SENDİKALAR KADIN İŞÇİLERİN FARKINDA MI?
Kadın işçilerin kriz dönemlerinde erkek işçilere bir tehdit, sermayenin krizine de bir yara bandı olarak görülüyor ve kullanılıyor olmasından sendikaların çıkarması gereken sonuçlar yok mu? Sendikalar kadın işçileri örgütlemek için yeterli adım atıyorlar mı?
Necla Akgökçe: Hayır çok yeterli adımlar atmıyorlar. Türk-İş ve DİSK içerisinde hâlâ bir kadın yapısı yok, kadınların oluşturmaya çalıştığı koordinasyonlar var. Bu kadın yapıları ihtiyacı hiçbir biçimde programlara, tüzüğe yansımıyor. Sendikalar da her zaman erkek işçiyi tek özne olarak gördüler. Eğer sendikalar kadın işçiyi de kendi üyeleri olarak görseler, kadın işçiyi farklılıkları olan bir özne olarak adlandırsalar işyerlerinde özel bir takım çalışmalar yapmaları gerekir. Genel tablo bu; kadını görmezden gelme.
Sendikal Güç Birliği Platformu bu açıdan bir farklılık sergileme iddiasında mı peki?
Necla Akgökçe: Sendikal Güç Birliğinin yeni bir sendikacılık yapma hedefi var, bu hedef şimdiye kadar ihmal edilmiş genç ve kadın işçilerin taleplerini göz önüne alarak, bu talepler için politikalar üretmek. Sendikal Güç Birliği Kadın Koordinasyonu da bu ihtiyaçtan doğdu. Bu bizim keşfettiğimiz bir şey değil, batıda sendikal konfederasyonlarda, özellikle imalat sektöründe örgütlü olanlarda özgül kadın yapıları olduğunu görüyoruz. ‘90’larda ve 2000’lerde bırakılmış “kota” tartışmaları yeniden gündeme geliyor.
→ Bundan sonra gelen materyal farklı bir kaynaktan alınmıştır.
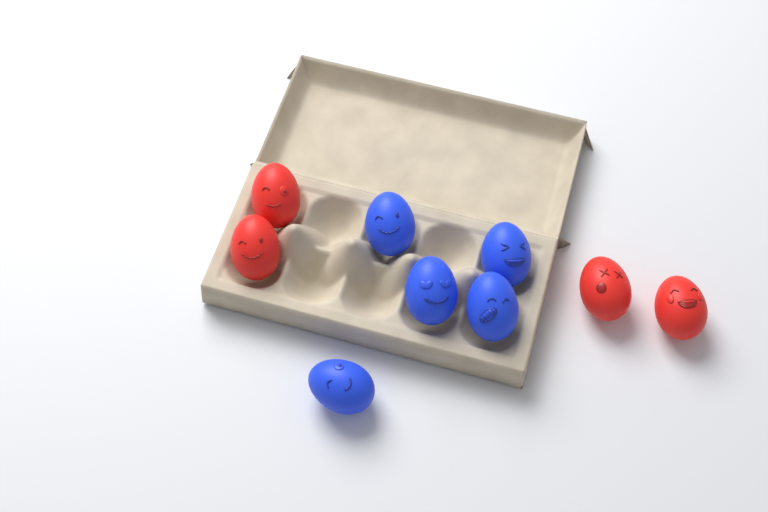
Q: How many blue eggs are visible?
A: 5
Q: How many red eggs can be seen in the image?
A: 4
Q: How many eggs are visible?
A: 9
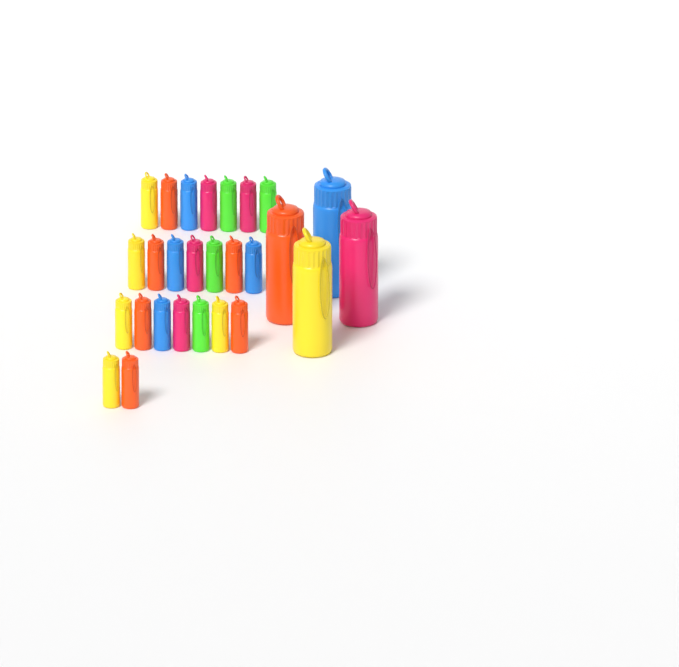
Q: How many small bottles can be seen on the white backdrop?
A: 23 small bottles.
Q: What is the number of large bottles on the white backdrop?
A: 4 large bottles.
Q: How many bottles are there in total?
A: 27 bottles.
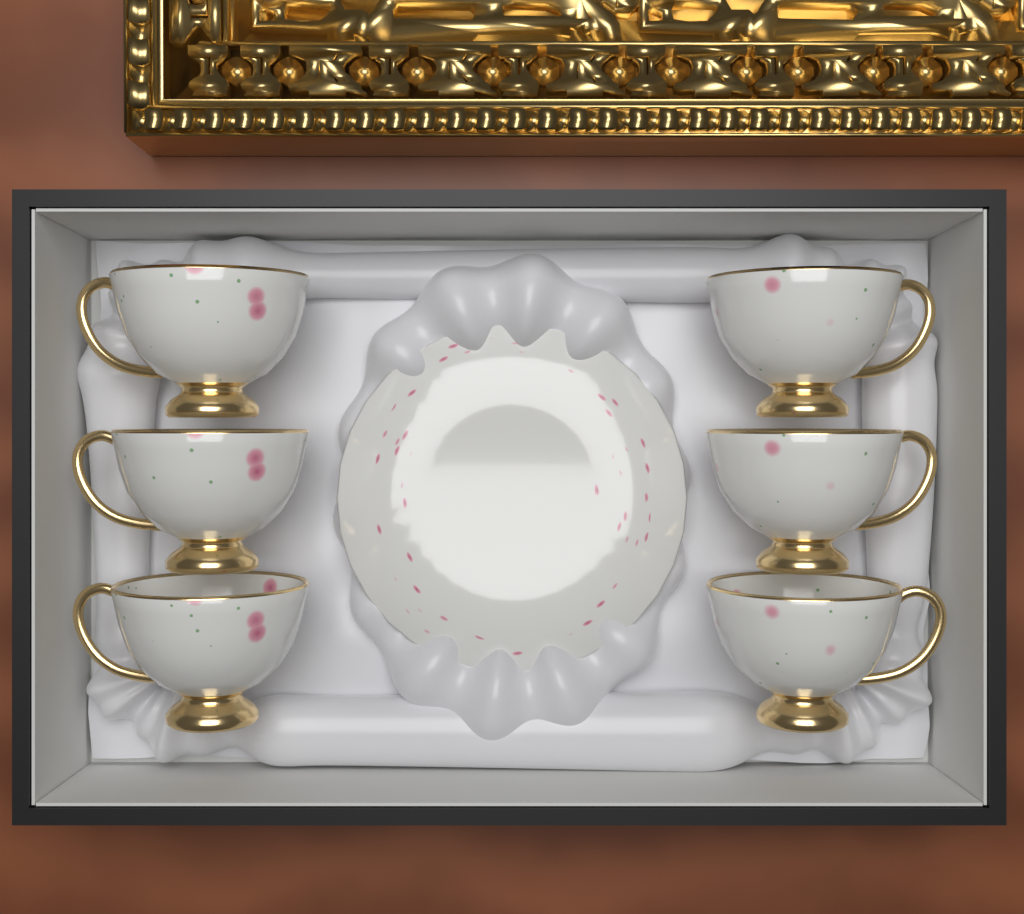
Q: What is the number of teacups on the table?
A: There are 6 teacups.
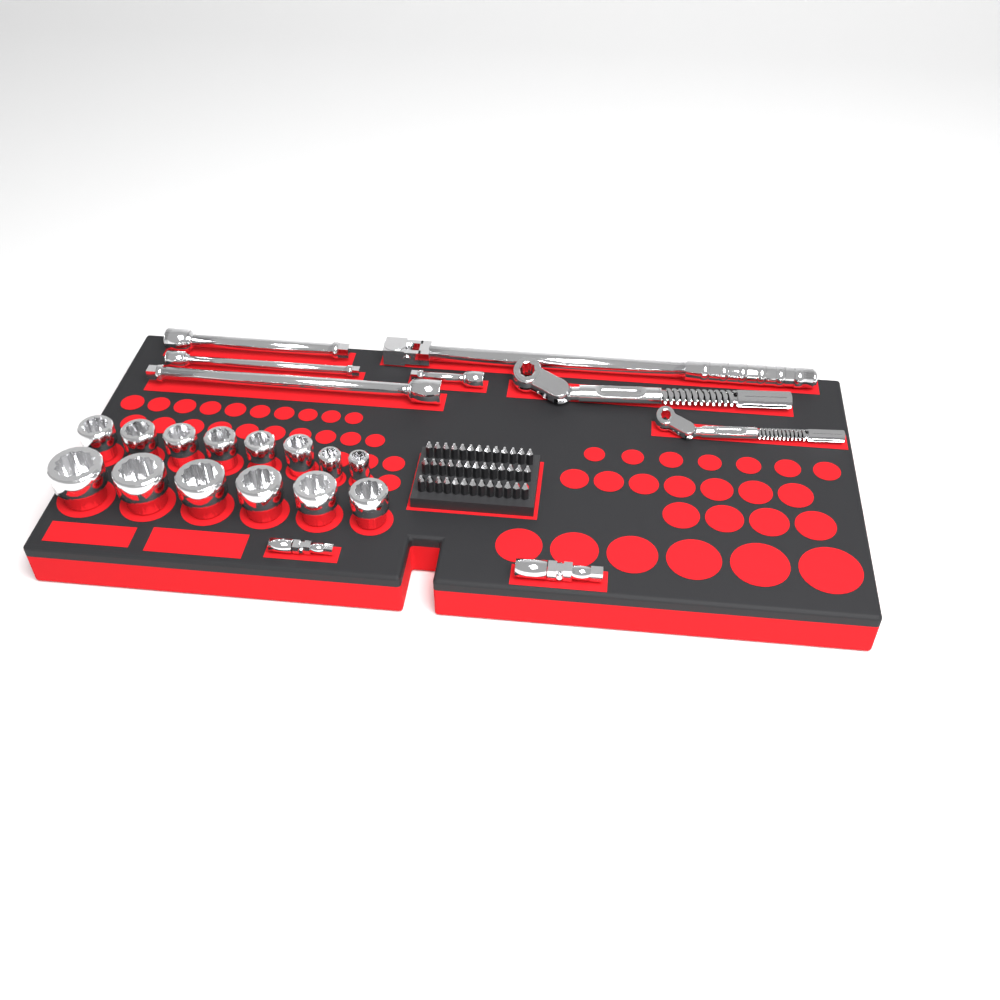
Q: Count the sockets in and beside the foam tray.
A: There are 14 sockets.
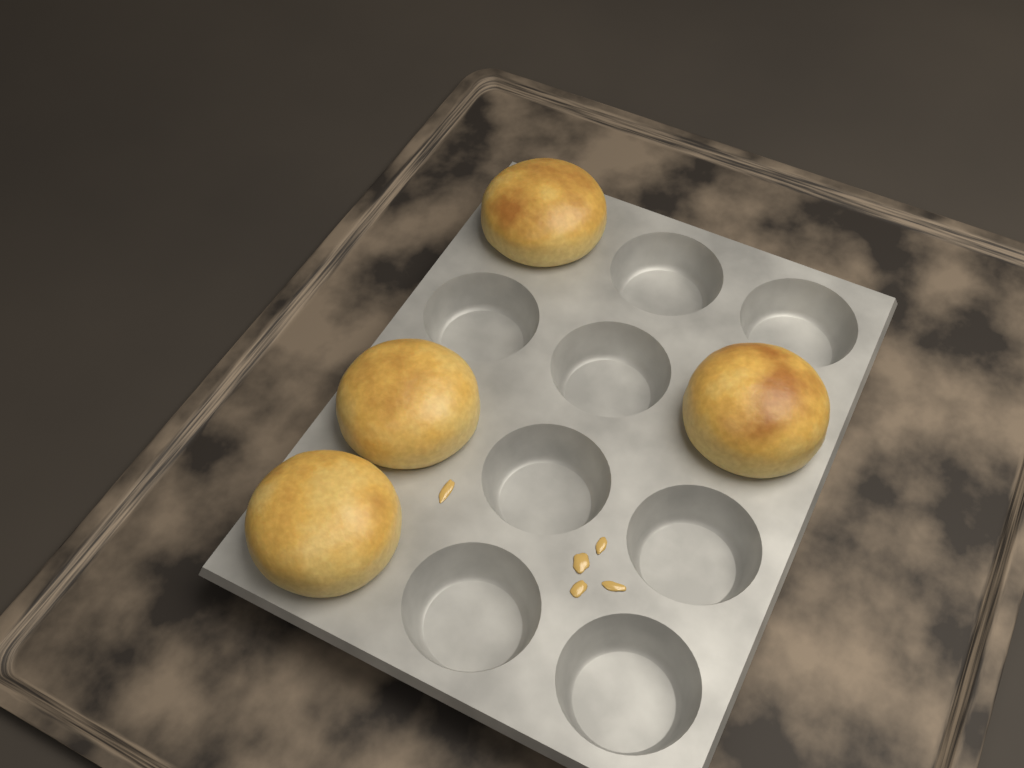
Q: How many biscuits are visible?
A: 4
Bu gelişmeleri takip etmek ve buradan sonuçlar çıkarmak gerekiyor.
Sendikal Güç Birliği Platformu içinde kadın işçilere ulaşmak için yeterli çaba sarf ediliyor mu sizce?
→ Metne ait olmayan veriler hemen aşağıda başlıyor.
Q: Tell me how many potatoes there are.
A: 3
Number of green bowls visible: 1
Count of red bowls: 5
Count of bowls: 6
Rabia Özkaraca: Mücadele bir erkek işi olarak görülüyor. Bizim sendikaların genel kurullarında vitrin için, yazman olarak iki tane kadın oturtulur divana. Yönetim ve denetim kurullarında, asli ve karar veren organlarda ise kadınlara yer yoktur. “Senin zaten bir sürü işin var, çocuğun da var” diyerek sanki pozitif ayrımcılık yapılıyormuş gibi görev verilmiyor kadınlara. Başkanlarımız ve yöneticilerimiz de erkek olunca “kadın sorunu” denildiğinde ciddiye alınmıyor. Bir de erkekler bir kadın tarafından yönetilmeyi kabullenemiyor. Bunları kırmak zorundayız. Kadını ikinci plana iten ve muhafazakar bir toplum yaratmak için dini-sosyolojik-ekonomik bütün motifleri kullanan bir iktidar varken bu sorunun daha profesyonelce ve inatla gündeme getirilmesi gerektiğini düşünüyorum. Bunun için de profesyonel kadrolar oluşturulmalı. Kadın işçiler mücadelede öne çıkmadığı takdirde sendikalar toparlanamaz.
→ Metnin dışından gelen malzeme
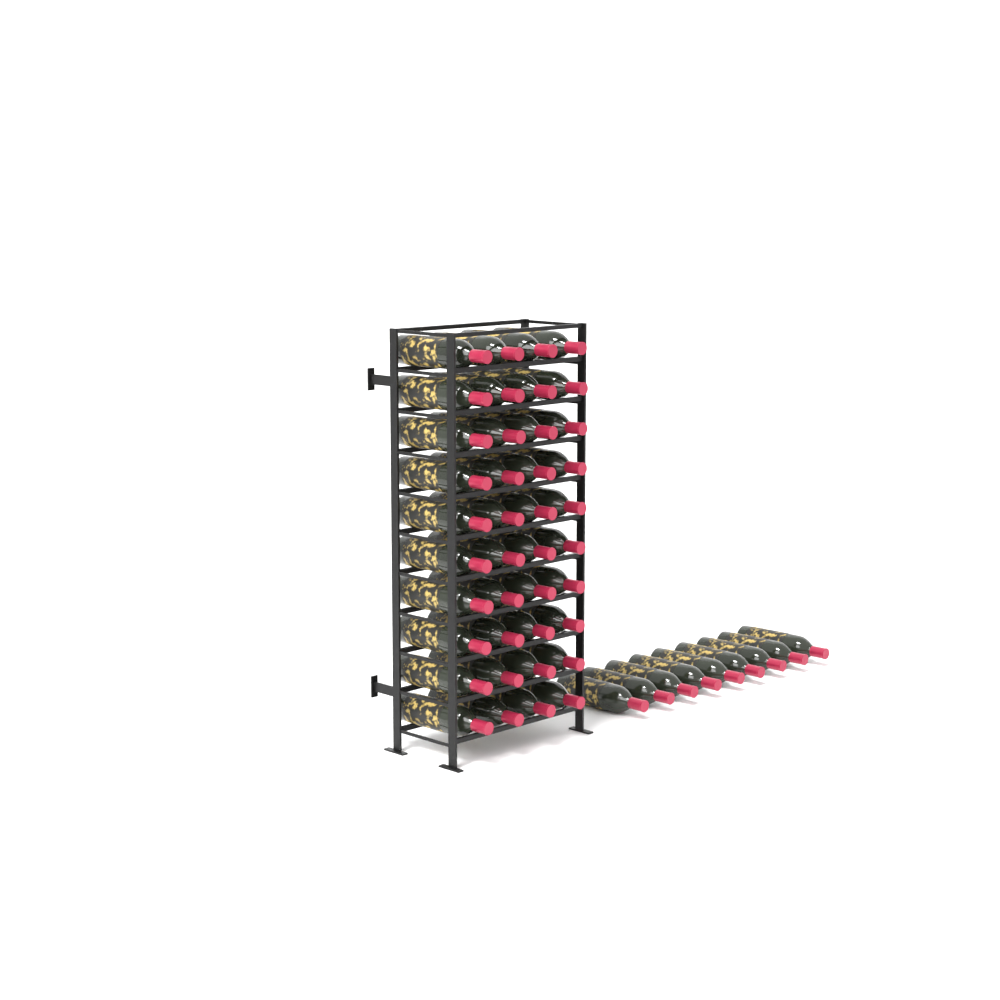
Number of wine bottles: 49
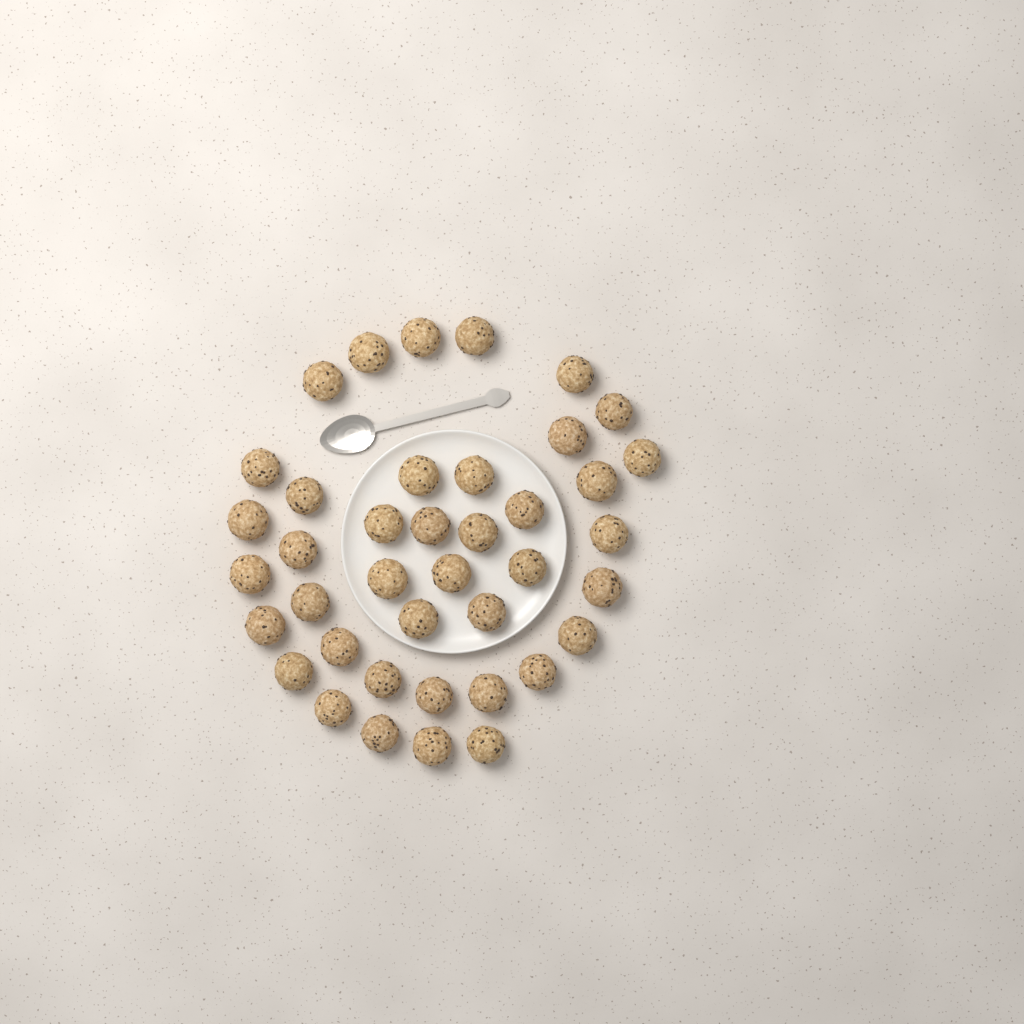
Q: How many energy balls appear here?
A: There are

Batıda ulaşım sektöründe örgütlü ITF adlı sendikanın kampanalarında “Güçlü sendikaların kadınlara ihtiyacı vardır” sloganı kullanılıyor. Bu önemli bir slogan. Biz de inatla bunu söylemeli ve gereğini yerine getirmeliyiz. Bu zamana kadar Sendikal Güç Birliği içinde kadın koordinasyonunun önü hep açıldı. Bu ilk kez oluyor. Bize ne zaman “dur” denilecek onu bilmiyoruz doğrusu. Ancak çok şey yapmak istiyoruz; kadın işçilerle tartışmak, kadınların sorunlarını dinlemek, kadınların temsilcisinin seçilmesi, konferanslarının oluşturulması ve hem sermayenin hem de hükümetin antikadın politikalarına karşı kadınların birliğini savunarak bir şeyler yapmak istiyoruz.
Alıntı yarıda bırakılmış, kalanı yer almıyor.